The most scenic dining room by quite a bit is the brick-walled Garden Room which has windows giving out onto the grounds on three walls. The other rooms are pleasant enough in an antique way, but don’t have the same allure. Annadele’s is full of private rooms, including a very pleasant one for a small party in the wine cellar. The service staff is mostly young, but the presence of a couple of long-time pros lends smoothness.
Shiitake mushrooms, house dressing
Crab cakes, Creole mustard beurre blanc, green peppercorns
»Fried eggplant medallions, spicy Creole sauce
Fried green tomatoes, sautéed crabmeat
»Barbecue shrimp, onion and smoked shrimp cheesecake
»Grilled oysters, bacon, parmesan, truffle oil
Soup du jour
Annadele’s salad, cherry tomatoes, marinated cucumbers
Baby spinach chevre salad
»Strawberry salad, lettuce, vanilla vinaigrette, red onion, almonds
»Gulf fish meuniere, almonds or pecans
Grilled fish Fourchon, oyster mushrooms, roasted peppers, grilled green onions, crawfish-risotto
»Fish of the day, crunchy potato crust, shrimp, leeks, tomato
Seafood au gratin
Gulf fish Pontchartrain, sautéed shrimp and crabmeat
»Oysters en brochette, bacon, marchand de vin
Shrimp with linguini, tasso, spinach, artichoke
»Sautéed chicken Lafayette, mushroom and tasso cream sauce
Grilled chicken, tomatoes, artichokes, angel hair pasta
»Veal serena, lump crabmeat, angel hair, asparagus, béarnaise
Surf and turf (filet mignon, barbecue shrimp, crab cake
»Seared duck breast, blackberry demi glace, bacon, sweet potato hash
Pork osso buco
»New York strip, rosemary, shallot and truffle butter
Filet mignon, roasted garlic whipped potatoes, garlic butter
»Mixed grill Bogue Falaya (lamb chops and quail, mushroom and parmesan risotto)
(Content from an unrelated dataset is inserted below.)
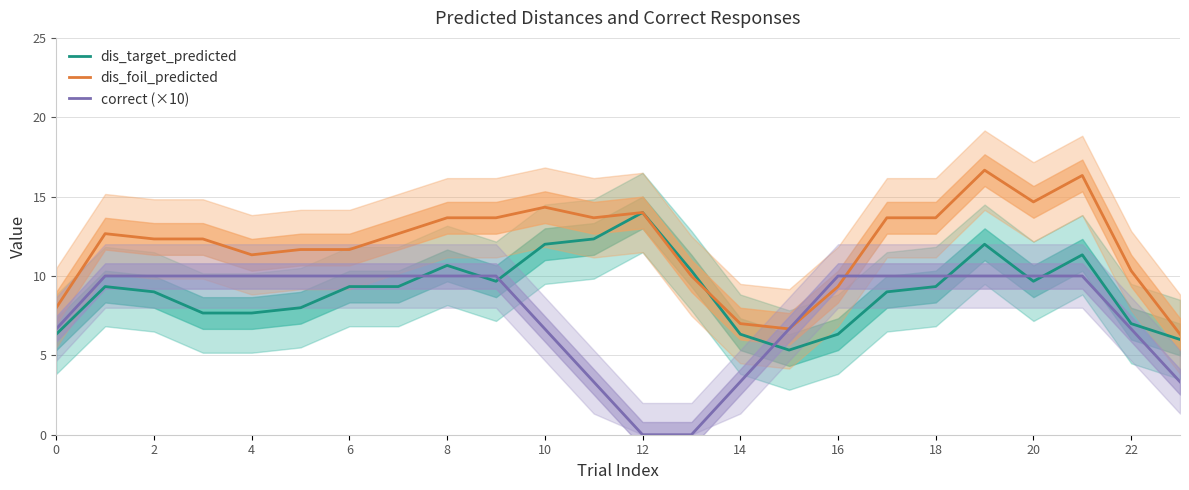

Is the value of correct (×10) at 14 greater than the value of dis_target_predicted at 10?

No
»Bread pudding, warm whiskey sauce
»Vanilla bean crème brûlée
New York cheesecake, strawberry coulis
Flourless chocolate cake, warm chocolate soup
Vanilla ice cream
FOR BEST RESULTS
It once was possible to walk into this restaurant and get a table, but no more. Reservations on weekends are essential.
OPPORTUNITIES FOR IMPROVEMENT
The dining rooms off the main hall are a bit noisy, and could use redecorating.
FACTORS OTHER THAN FOOD
Up to three points, positive or negative, for these characteristics. Absence of points denotes average performance in the matter.
- Dining Environment +2
- Consistency +1
- Value +1
- Attitude +1
- Wine & Bar
- Hipness -1
- Local Color +3
- Good view
- Good for business meetings
- Many private rooms
- Open Sunday lunch
- Unusually large servings
- Good for children
- Easy, nearby parking
- Reservations accepted
ANECDOTES AND ANALYSIS
Out of sight, out of mind. That’s a formula that has taken down many good New Orleans restaurants over the years. I keep worrying about Annadele’s in that regard, but there seems to be no need. The last two visits I made there had full dining rooms all over the place. The kitchen is very much up to this growing business, and continues to improve its offerings on ever visit.
Unlike La Provence and Dakota, who go after the same kind of business Annadele’s does, the menu here is so retro as to seem genteel. It’s perfect for the premises, which are stunning.
The only challenge is finding it. “Turn off Causeway Blvd. a block past the Popeyes” is not a seemly direction, but is the most accurate.